# Problem with ext. hard drive functions



## BobMinn (Jul 1, 2005)

I have found that after loading material to the USB drive the trick play functions don't work correctly and items can't be deleted. For example, slow motion becomes fast motion, play won't restart the program, only jump forward will, etc. Stop doesn't go to the window offering options. In the Manage USB Drive Window, delete doesn't work. 

I found that if I power down the USB drive these functions work until another item is loaded to the USB drive.

Have not tried all combinations of functions yet.

The drive is a 500GB Seagate Free Agent.

Any ideas?

BobMinn


----------



## SamSony (Mar 19, 2007)

I have a *Seagate Free Agent* 500 Gig ext. hard drive also and I'm having all the same problems with the trick features that you're having. I'm also unable to delete programs on the external drive until I unplug it and plug it back in. I can also do a restore from the external HD to the internal drive and have it in on both drives at the same time. If I under stood correctly this wasn't suppose to be possible to have a program in two locations at one time. Also some programs at times don't show up on the Ext. HD, then reappear the next time I look. *WEIRD!!!!*


----------



## BobMinn (Jul 1, 2005)

I also noticed that I could have the same item on both drives if I restored it back to the 622. I then deleted the ext. drive copy. When I moved the item back to the ext. drive it moved instantly. That is not surprising since delete usually means just eliminating the reference to the file.

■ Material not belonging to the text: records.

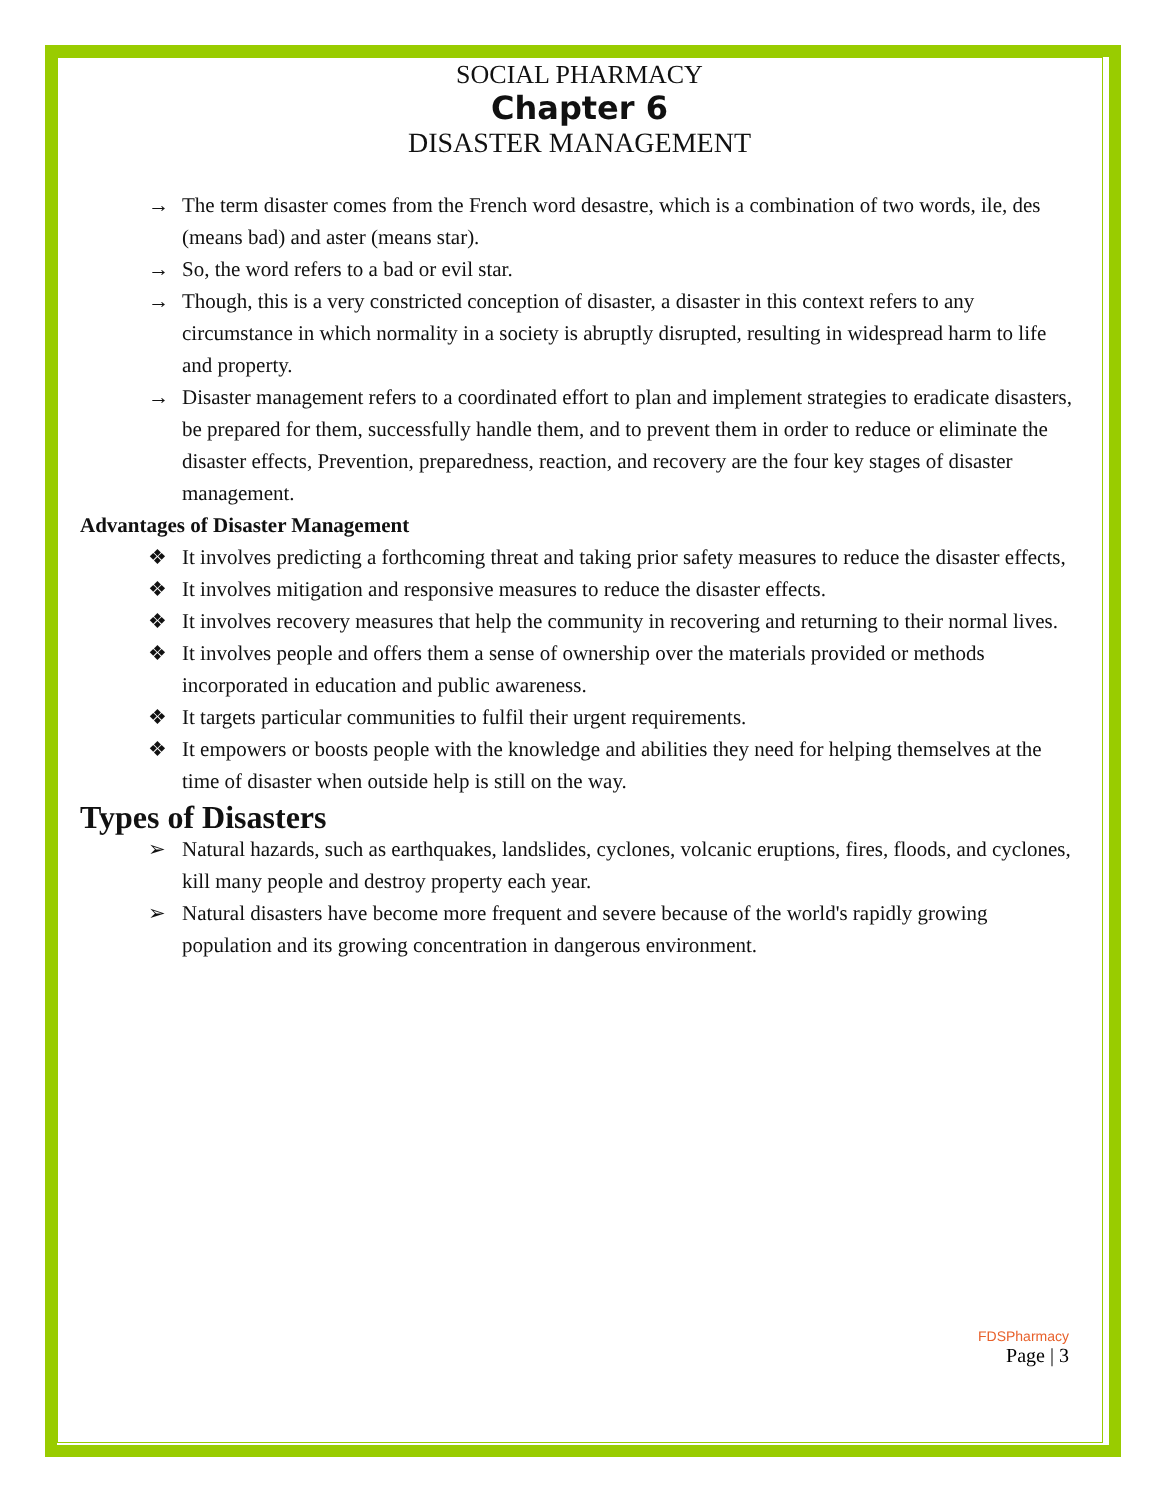SOCIAL PHARMACY
Chapter 6
DISASTER MANAGEMENT
→ The term disaster comes from the French word desastre, which is a combination of two words, ile, des (means bad) and aster (means star).
→ So, the word refers to a bad or evil star.
→ Though, this is a very constricted conception of disaster, a disaster in this context refers to any circumstance in which normality in a society is abruptly disrupted, resulting in widespread harm to life and property.
→ Disaster management refers to a coordinated effort to plan and implement strategies to eradicate disasters, be prepared for them, successfully handle them, and to prevent them in order to reduce or eliminate the disaster effects, Prevention, preparedness, reaction, and recovery are the four key stages of disaster management.
Advantages of Disaster Management
❖ It involves predicting a forthcoming threat and taking prior safety measures to reduce the disaster effects,
❖ It involves mitigation and responsive measures to reduce the disaster effects.
❖ It involves recovery measures that help the community in recovering and returning to their normal lives.
❖ It involves people and offers them a sense of ownership over the materials provided or methods incorporated in education and public awareness.
❖ It targets particular communities to fulfil their urgent requirements.
❖ It empowers or boosts people with the knowledge and abilities they need for helping themselves at the time of disaster when outside help is still on the way.
Types of Disasters
➢ Natural hazards, such as earthquakes, landslides, cyclones, volcanic eruptions, fires, floods, and cyclones, kill many people and destroy property each year.
➢ Natural disasters have become more frequent and severe because of the world's rapidly growing population and its growing concentration in dangerous environment.
FDSPharmacy
Page | 3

I don't know if this is a problem unique to our drives or a general one. Time should reveal the answer.

BobMinn


----------



## Ken Green (Oct 6, 2005)

BobMinn said:


> I have found that after loading material to the USB drive the trick play functions don't work correctly and items can't be deleted. For example, slow motion becomes fast motion, play won't restart the program, only jump forward will, etc. Stop doesn't go to the window offering options. In the Manage USB Drive Window, delete doesn't work.
> I found that if I power down the USB drive these functions work until another item is loaded to the USB drive.
> Have not tried all combinations of functions yet.
> The drive is a 500GB Seagate Free Agent.
> ...


Bob,
I am using a IoMagic 500gb and a WD MyBook 500gb. All of the functions operate normally....tricks work the same as they do with the receiver, and any event(s) can be checked and deleted.
Perhaps it's a EHDD issue  Have you tried formatting it a second time? No clue if that will cure it, and you will lose anything you can't move to the receiver HDD first.


----------



## Gary Noonan (Oct 14, 2005)

I bought a Seagate Free Agent 750 gig drive and have problems. I called Dish early yesterday and had unit activated. After I transferred about 50 gigs of programs to it (in several separate transfers), I could not transfer any more. Before I try each additional transfer the dish 622 reports more than 600 gigs free on the Seagate. I can play back those programs already downloaded but can not download any more to the Seagate. 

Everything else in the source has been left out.